The difference with this new Tourette’s epidemic is that the disorder spreads through indirect contact, amongst people who have never met. These kids don’t personally know Evie Meg or Jan Zimmerman, but they “caught” the disorder anyway, via social media. Hence, Müller-Vahl proposes a new term: mass social media-induced illness (MSMI). Thanks to social media, the problem can spread further and easily cross borders, especially once a new group of “Tourette’s sufferers” also hops on social media to show off their tics, exposing more people to the hysteria.

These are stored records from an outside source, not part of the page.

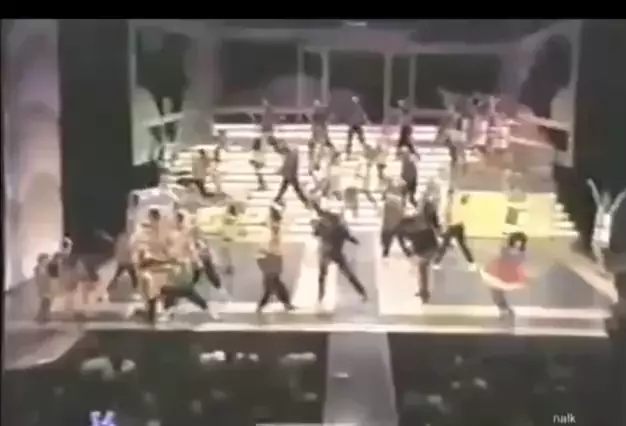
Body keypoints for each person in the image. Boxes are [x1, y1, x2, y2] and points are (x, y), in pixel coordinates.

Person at [310, 199, 368, 307]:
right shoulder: (339, 227)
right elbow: (349, 237)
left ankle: (320, 296)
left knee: (322, 276)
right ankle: (362, 292)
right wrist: (355, 241)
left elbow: (315, 233)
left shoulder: (324, 224)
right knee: (348, 274)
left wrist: (316, 226)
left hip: (326, 253)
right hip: (336, 253)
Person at [396, 200, 442, 303]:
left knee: (422, 268)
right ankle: (423, 291)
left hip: (427, 247)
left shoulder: (407, 225)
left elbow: (402, 240)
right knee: (422, 268)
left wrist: (407, 250)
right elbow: (401, 240)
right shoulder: (409, 224)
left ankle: (424, 293)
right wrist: (407, 250)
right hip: (427, 246)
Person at [256, 202, 295, 313]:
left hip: (272, 255)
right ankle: (283, 303)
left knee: (272, 281)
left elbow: (272, 240)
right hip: (270, 256)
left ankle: (280, 303)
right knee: (273, 281)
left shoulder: (274, 225)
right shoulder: (273, 225)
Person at [480, 232, 528, 320]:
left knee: (498, 292)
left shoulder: (521, 253)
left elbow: (520, 262)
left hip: (511, 273)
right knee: (496, 292)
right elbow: (496, 258)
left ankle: (505, 310)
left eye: (520, 242)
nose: (518, 244)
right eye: (516, 242)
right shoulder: (504, 250)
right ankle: (504, 309)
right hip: (501, 272)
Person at [432, 193, 476, 270]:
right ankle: (471, 263)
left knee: (445, 245)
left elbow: (447, 216)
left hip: (454, 227)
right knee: (461, 245)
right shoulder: (455, 204)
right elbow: (448, 216)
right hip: (458, 226)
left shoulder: (452, 204)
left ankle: (436, 263)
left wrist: (445, 225)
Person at [272, 139, 310, 207]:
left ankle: (306, 201)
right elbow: (287, 163)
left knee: (293, 188)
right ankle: (277, 199)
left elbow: (288, 164)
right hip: (291, 173)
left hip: (291, 174)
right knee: (286, 187)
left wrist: (280, 171)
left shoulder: (290, 152)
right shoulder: (291, 151)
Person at [380, 178, 412, 258]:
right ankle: (406, 251)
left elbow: (383, 199)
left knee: (390, 235)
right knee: (399, 236)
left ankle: (386, 251)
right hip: (396, 218)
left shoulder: (390, 192)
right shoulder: (399, 196)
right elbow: (402, 207)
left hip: (390, 217)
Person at [308, 99, 335, 174]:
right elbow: (324, 125)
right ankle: (316, 163)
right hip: (320, 132)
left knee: (315, 148)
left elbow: (313, 124)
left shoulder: (315, 114)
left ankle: (313, 165)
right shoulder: (320, 114)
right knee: (321, 148)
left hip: (317, 132)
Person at [34, 253, 53, 322]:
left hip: (47, 287)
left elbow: (50, 278)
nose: (47, 261)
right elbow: (37, 279)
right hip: (41, 287)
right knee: (44, 302)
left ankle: (43, 316)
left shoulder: (48, 268)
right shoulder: (37, 268)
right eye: (46, 260)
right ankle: (42, 317)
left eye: (47, 260)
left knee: (46, 302)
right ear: (41, 260)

The situation is made all the worse by COVID, forcing millions of kids to sit inside all day looking at social media and feeling intense anxiety. Experts seem to agree that for all those previous mass sociogenic illnesses, stress was the primary motivator. Life in 1518 France wasn’t a picnic, as starvation and disease were rampant (which is also probably why there were seven OTHER dancing plagues during the medieval ages), and those kids in what would later become Tanzania in 1962 were experiencing the first year of their country’s independence, marrying modern ideas and potential with conservative elders and expectations.
So yeah, the French had their dancers, the Tanzanians had their laughers, and we have our…TikTokkers with tics. Not quite as fun I guess. And the downside is that all the good being done by people with real disabilities sharing information about their lives is now going to be offset by fakers doing silly, stereotypical imitations and spreading an unrealistic, false picture. Worse, there are well-meaning people trying to call out the fakers, like those on a subreddit called “illnessfakers,” which will inevitably lead to people being suspicious of those who actually have a disorder, and in some cases people with a real disorder might be harassed. Many disorders are invisible, or unpredictable, and in general we don’t want to force people to “prove” they have some disability before we give them our attention or sympathy or seat on the bus. At the same time, we don’t want to elevate someone who is (knowingly or not) faking a disability because of the obvious harm that causes.
There are no easy answers here, unfortunately. It’s just all around sad. I recommend you stay skeptical, but remember that while a psychiatrist who specializes in the disorder may be able to easily tell a “real” tic from a fake one, you cannot. Also remember that even a “fake” disorder often has a real underlying problem, and psychological problems are just as real as physical ones. So be nice.